At start, i'm using GitHub API to get last non-automagic commit (and save result to .json). In my case, all "nightly" builds commits results back to repository by dedicated bot account, so it's easy to filter out.

curl -sL https://api.github.com/repos/$GITHUB_REPOSITORY/commits | jq -r '[.[] | select(.author.login != "${{ secrets.ANTALASKAYA_LOGIN }}")][0]' > $HOME/commit.json

Next, i'm extracting timestamp (and few other things) of last commit and convert it to elapsed days. In your case you'll most likely want to uses hours here instead.

date="$(jq -r '.commit.author.date' $HOME/commit.json)"
timestamp=$(date --utc -d "$date" +%s)
author="$(jq -r '.commit.author.name' $HOME/commit.json)"
url="$(jq -r '.html_url' $HOME/commit.json)"
days=$(( ( $(date --utc +%s) - $timestamp ) / 86400 ))
rm -f $HOME/commit.json
echo "Repository activity : $timestamp $author $url"

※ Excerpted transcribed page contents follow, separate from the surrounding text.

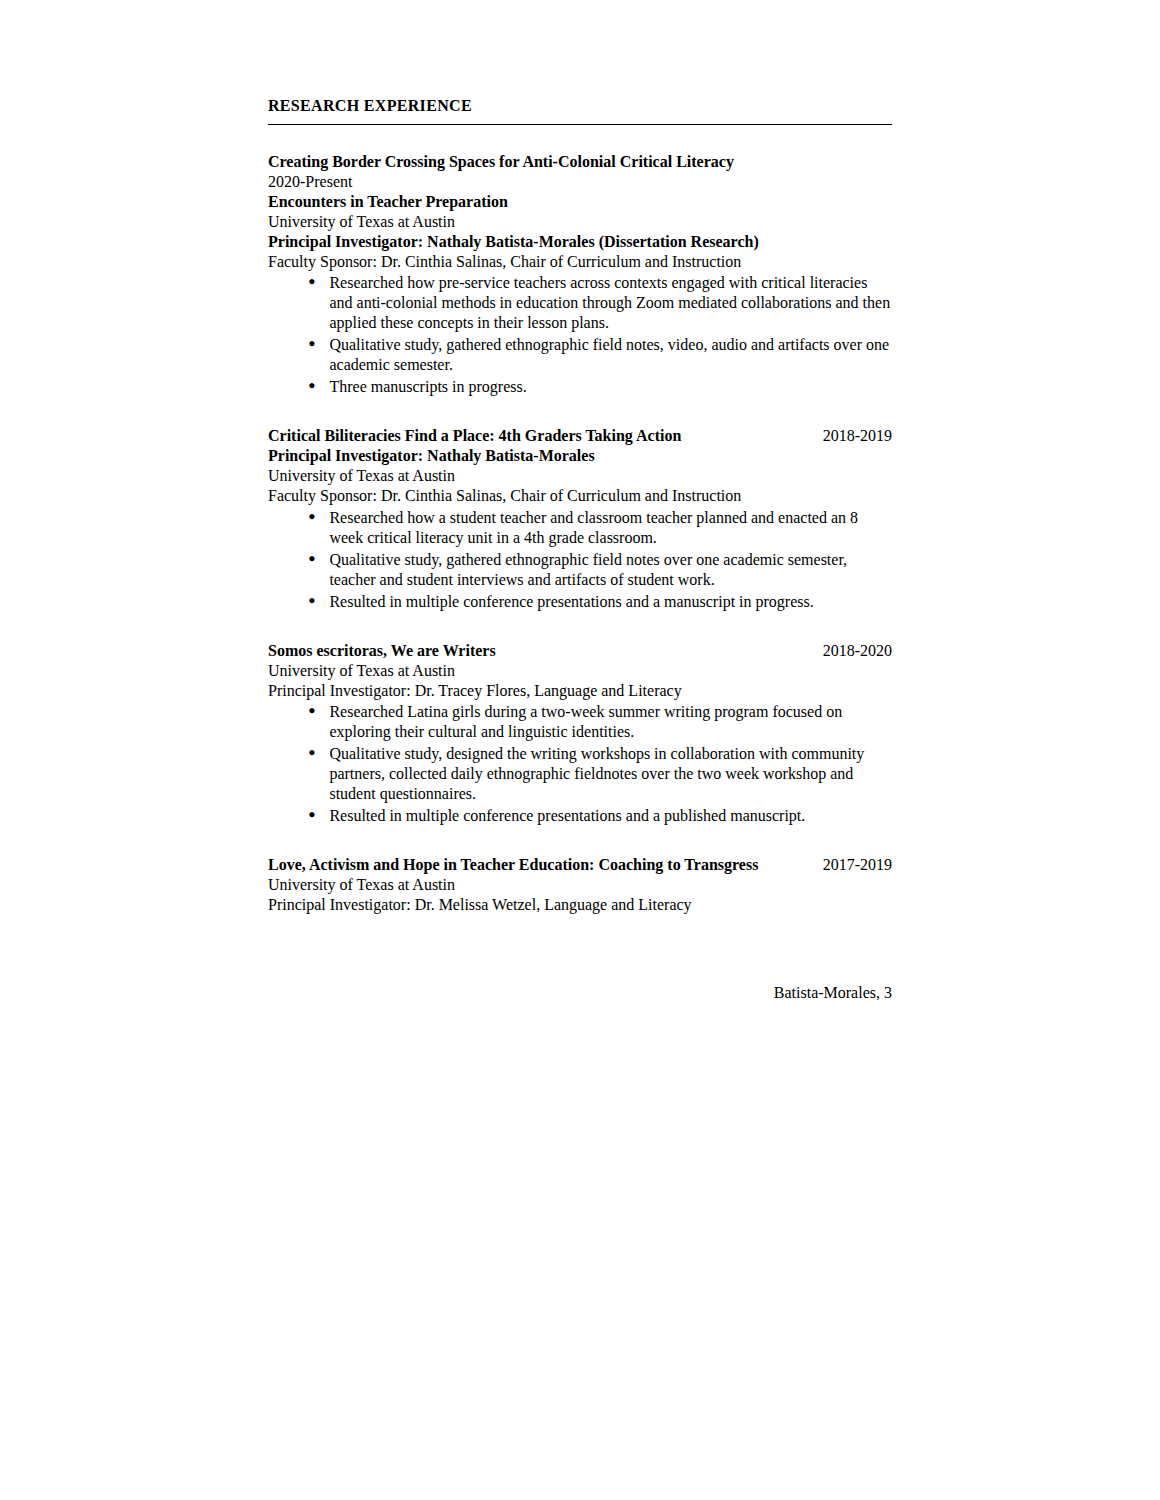Research Experience
Creating Border Crossing Spaces for Anti-Colonial Critical Literacy
2020-Present
Encounters in Teacher Preparation
University of Texas at Austin
Principal Investigator: Nathaly Batista-Morales (Dissertation Research)
Faculty Sponsor: Dr. Cinthia Salinas, Chair of Curriculum and Instruction
Researched how pre-service teachers across contexts engaged with critical literacies and anti-colonial methods in education through Zoom mediated collaborations and then applied these concepts in their lesson plans.
Qualitative study, gathered ethnographic field notes, video, audio and artifacts over one academic semester.
Three manuscripts in progress.
Critical Biliteracies Find a Place: 4th Graders Taking Action 2018-2019
Principal Investigator: Nathaly Batista-Morales
University of Texas at Austin
Faculty Sponsor: Dr. Cinthia Salinas, Chair of Curriculum and Instruction
Researched how a student teacher and classroom teacher planned and enacted an 8 week critical literacy unit in a 4th grade classroom.
Qualitative study, gathered ethnographic field notes over one academic semester, teacher and student interviews and artifacts of student work.
Resulted in multiple conference presentations and a manuscript in progress.
Somos escritoras, We are Writers 2018-2020
University of Texas at Austin
Principal Investigator: Dr. Tracey Flores, Language and Literacy
Researched Latina girls during a two-week summer writing program focused on exploring their cultural and linguistic identities.
Qualitative study, designed the writing workshops in collaboration with community partners, collected daily ethnographic fieldnotes over the two week workshop and student questionnaires.
Resulted in multiple conference presentations and a published manuscript.
Love, Activism and Hope in Teacher Education: Coaching to Transgress 2017-2019
University of Texas at Austin
Principal Investigator: Dr. Melissa Wetzel, Language and Literacy
Batista-Morales, 3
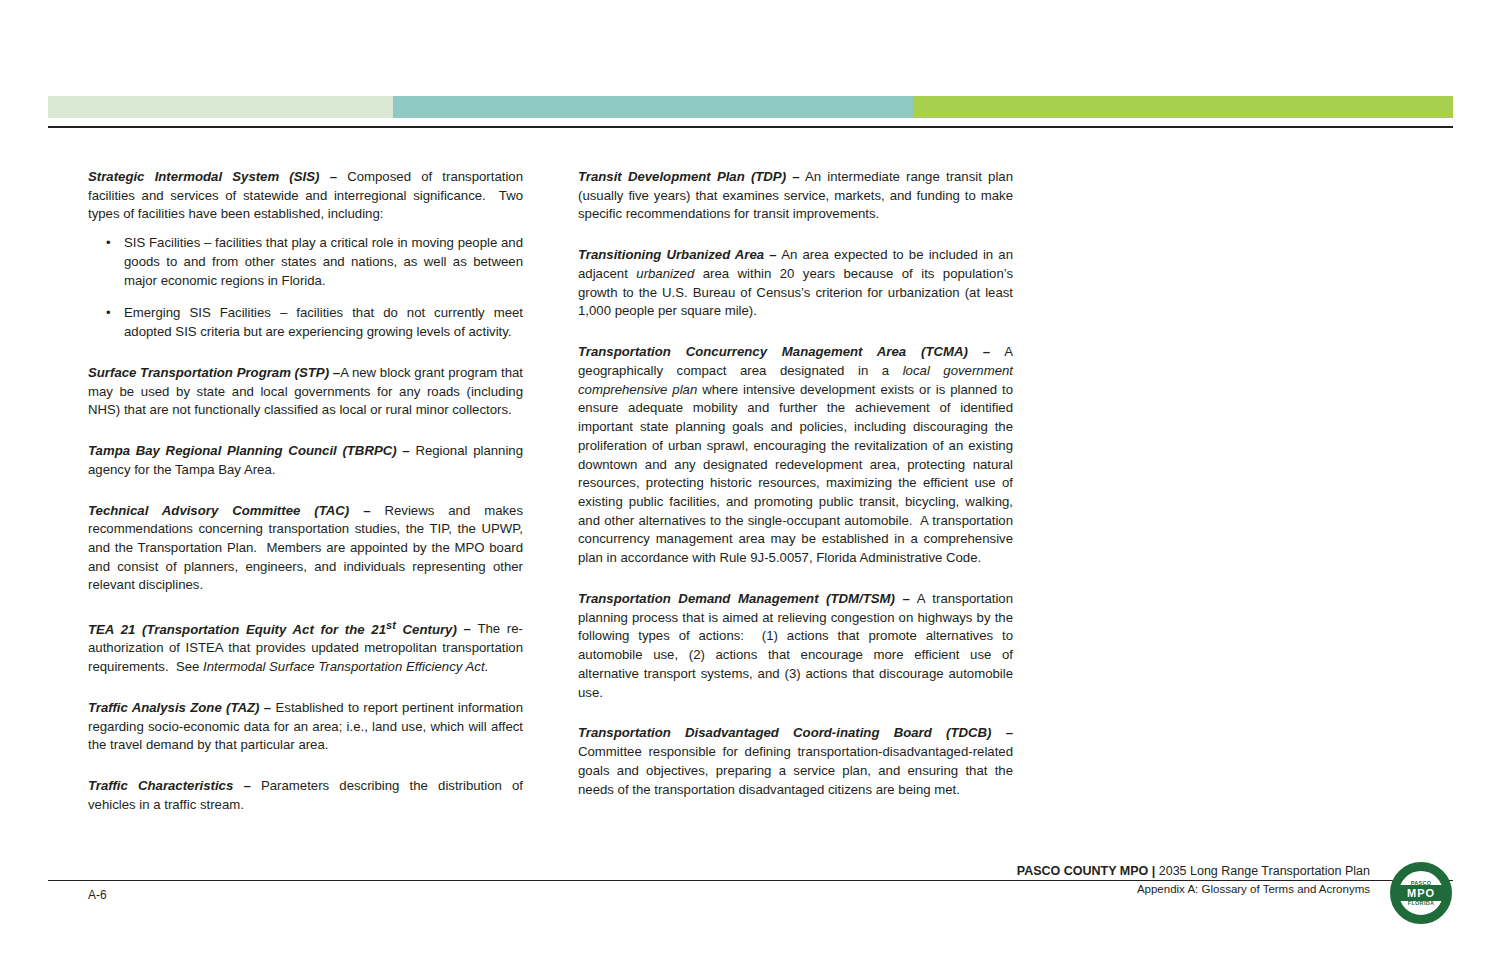Strategic Intermodal System (SIS) – Composed of transportation facilities and services of statewide and interregional significance. Two types of facilities have been established, including:
SIS Facilities – facilities that play a critical role in moving people and goods to and from other states and nations, as well as between major economic regions in Florida.
Emerging SIS Facilities – facilities that do not currently meet adopted SIS criteria but are experiencing growing levels of activity.
Surface Transportation Program (STP) –A new block grant program that may be used by state and local governments for any roads (including NHS) that are not functionally classified as local or rural minor collectors.
Tampa Bay Regional Planning Council (TBRPC) – Regional planning agency for the Tampa Bay Area.
Technical Advisory Committee (TAC) – Reviews and makes recommendations concerning transportation studies, the TIP, the UPWP, and the Transportation Plan. Members are appointed by the MPO board and consist of planners, engineers, and individuals representing other relevant disciplines.
TEA 21 (Transportation Equity Act for the 21st Century) – The re-authorization of ISTEA that provides updated metropolitan transportation requirements. See Intermodal Surface Transportation Efficiency Act.
Traffic Analysis Zone (TAZ) – Established to report pertinent information regarding socio-economic data for an area; i.e., land use, which will affect the travel demand by that particular area.
Traffic Characteristics – Parameters describing the distribution of vehicles in a traffic stream.
Transit Development Plan (TDP) – An intermediate range transit plan (usually five years) that examines service, markets, and funding to make specific recommendations for transit improvements.
Transitioning Urbanized Area – An area expected to be included in an adjacent urbanized area within 20 years because of its population’s growth to the U.S. Bureau of Census’s criterion for urbanization (at least 1,000 people per square mile).
Transportation Concurrency Management Area (TCMA) – A geographically compact area designated in a local government comprehensive plan where intensive development exists or is planned to ensure adequate mobility and further the achievement of identified important state planning goals and policies, including discouraging the proliferation of urban sprawl, encouraging the revitalization of an existing downtown and any designated redevelopment area, protecting natural resources, protecting historic resources, maximizing the efficient use of existing public facilities, and promoting public transit, bicycling, walking, and other alternatives to the single-occupant automobile. A transportation concurrency management area may be established in a comprehensive plan in accordance with Rule 9J-5.0057, Florida Administrative Code.
Transportation Demand Management (TDM/TSM) – A transportation planning process that is aimed at relieving congestion on highways by the following types of actions: (1) actions that promote alternatives to automobile use, (2) actions that encourage more efficient use of alternative transport systems, and (3) actions that discourage automobile use.
Transportation Disadvantaged Coord-inating Board (TDCB) – Committee responsible for defining transportation-disadvantaged-related goals and objectives, preparing a service plan, and ensuring that the needs of the transportation disadvantaged citizens are being met.
A-6
PASCO COUNTY MPO | 2035 Long Range Transportation Plan
Appendix A: Glossary of Terms and Acronyms
PASCO COUNTY
MPO
FLORIDA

There's a few different scenarios when workflow can run (push with workflow file changed, repository_dispatch, schedule), so i'm keeping final activity check result as local var which is checked later. Assumes repository doesn't need updates by default.

alive=0

Next goes repository_dispatch handling which allows to trigger schedule manually; this will force workflow to run ignoring any limits.

if [ "${{ github.event_name }}" == "repository_dispatch" ]; then
   echo "[WARNING] Ignoring activity limits : workflow triggered manually"
   alive=1
else

On 3rd day without automated commits, i'm adding entry in log, just for fun.

if [ $days -gt 2 ]; then
   echo "[WARNING] Repository activity : $days days ago"
fi

If last commit was within last week, mark repository as active, otherwise do nothing.

if [ $days -lt 8 ]; then
   echo Repository active : $days days
   alive=1
else
    echo "[WARNING] Repository not updated : event<${{ github.event_name }}> not allowed to modify stale repository"
fi

At long last, save local variable as global one if there is work to be done. It is important to use ::set-env (or ::set-output) here so variable can be checked before step is executed.

if [ $alive -eq 1 ]; then
   echo ::set-env name=GHA_REPO_ALIVE::true
fi

All steps after activity check should check this global variable before doing anything to save time and/or money.

- name: Clone
  if:   env.GHA_REPO_ALIVE == 'true'
  uses: actions/checkout@v2

In wild:


Now about adopting such solution to your case:

If you are not commiting back results, you can simplify first part by grabbing last commit (despite of author) from API and check elapsed hours. Repository should be marked as active if there was any commit in last 24h.

If you just want to run build, you could ignore parts checking repository_dispatch or push scenarios. However, i found it pretty useful to have some non-schedule trigger for running build without waiting; i'd highly recommend to keep that for future tweaks.

Few ms could be saved by skipping author/url extraction and disable logging ;)

There are probably actions around which provides same functionality, but i feel shell script + API always will be faster. There's also a chance they would do exactly same thing, just "wasting" extra time needed to download and execute action.